** Opening INPUT DATA block **

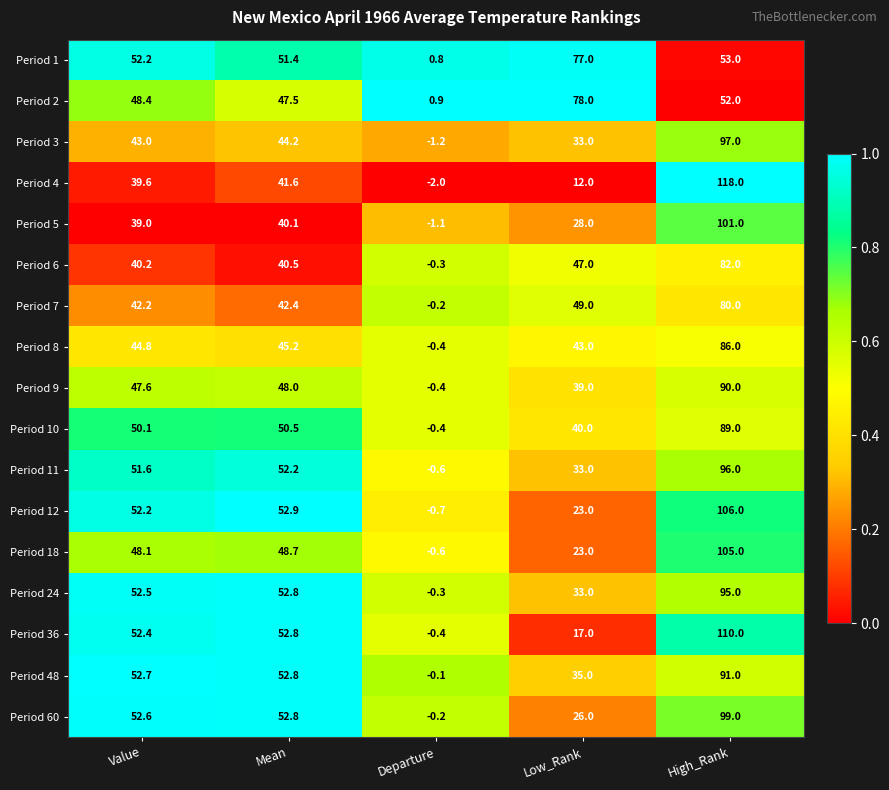

What is the total value across all series at Departure?

-7.2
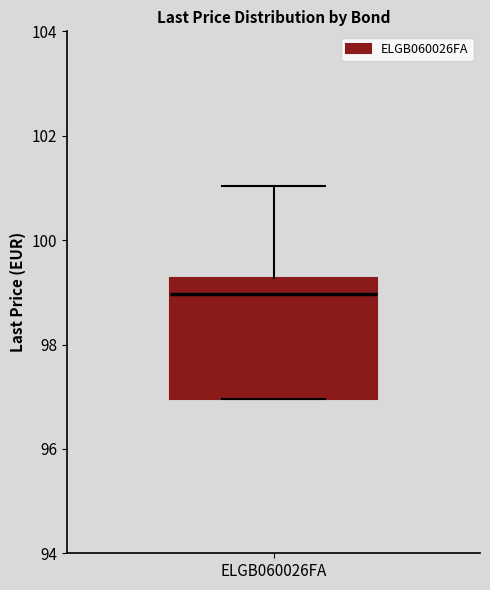

Where is the upper edge of the box for ELGB060026FA on the y-axis? The values are not printed on the chart, so give them approximately, as read against the axis.

99.2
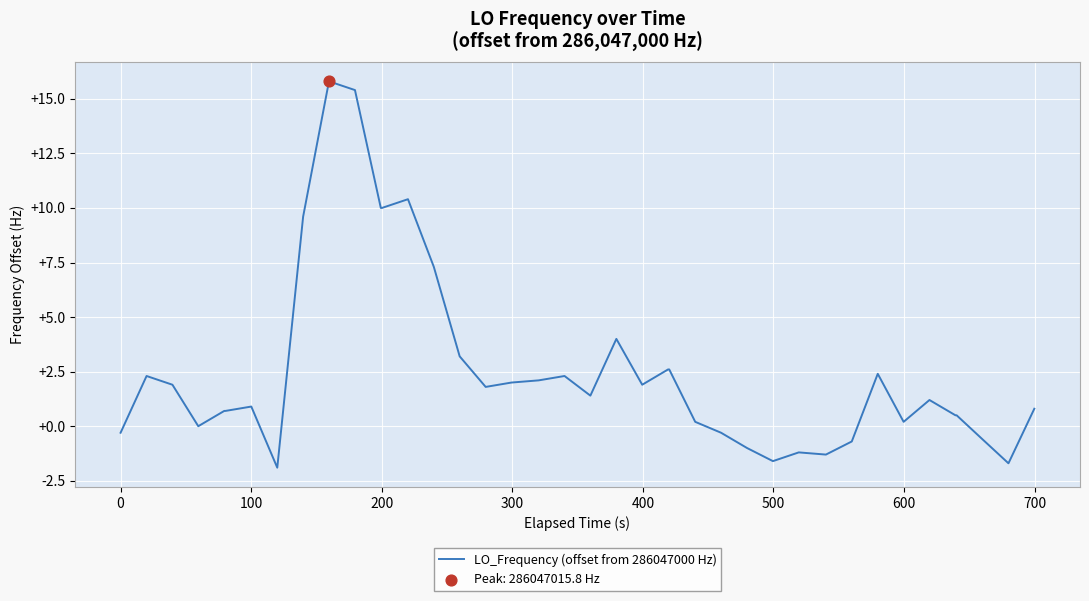

What is the maximum value shown in the chart?

15.8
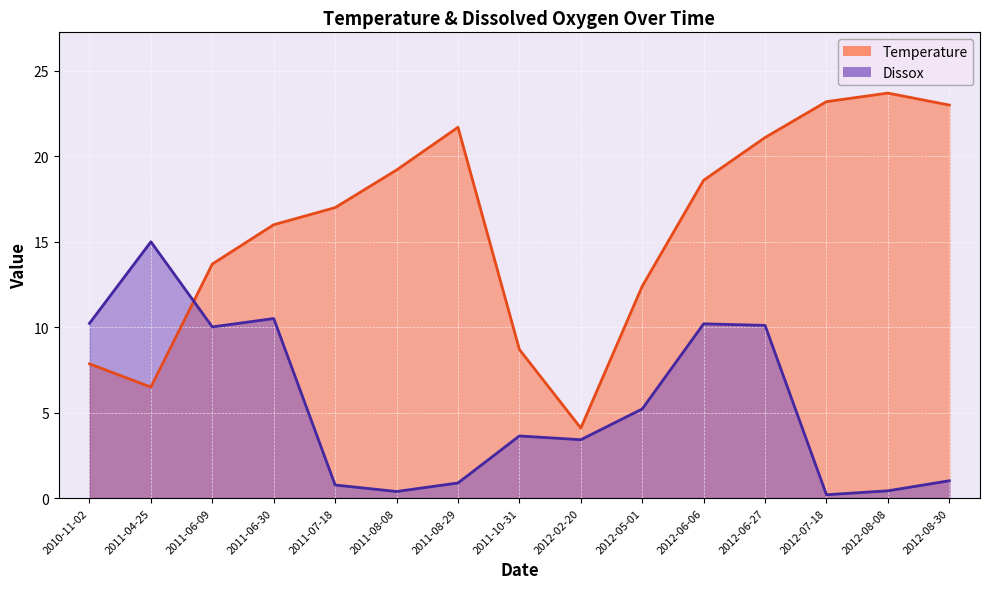

The Temperature series shows 2.2 at 2010-11-02. True or false?

False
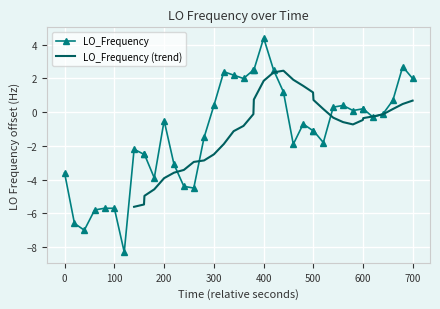

What is the minimum value for LO_Frequency?

-8.3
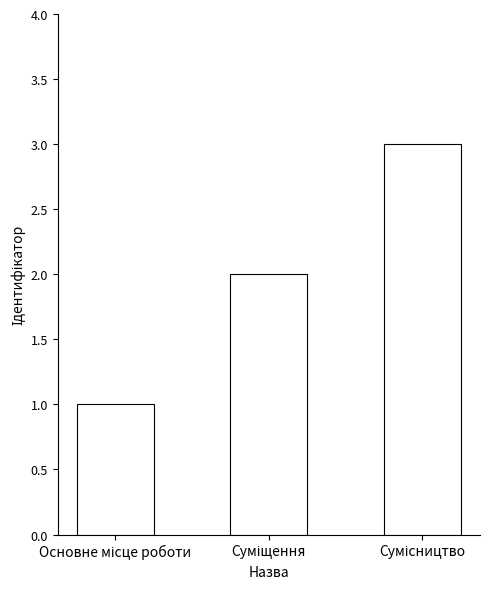

What is the maximum value shown in the chart?

3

** Closing INPUT DATA block **

■ **EXERCISE REQUIREMENTS**
Copy every line of the records above word for word, leaving out the pictures.

■ **RESPONSE BOX**
What is the total value across all series at Departure?

-7.2

Where is the upper edge of the box for ELGB060026FA on the y-axis? The values are not printed on the chart, so give them approximately, as read against the axis.

99.2

What is the maximum value shown in the chart?

15.8

The Temperature series shows 2.2 at 2010-11-02. True or false?

False

What is the minimum value for LO_Frequency?

-8.3

What is the maximum value shown in the chart?

3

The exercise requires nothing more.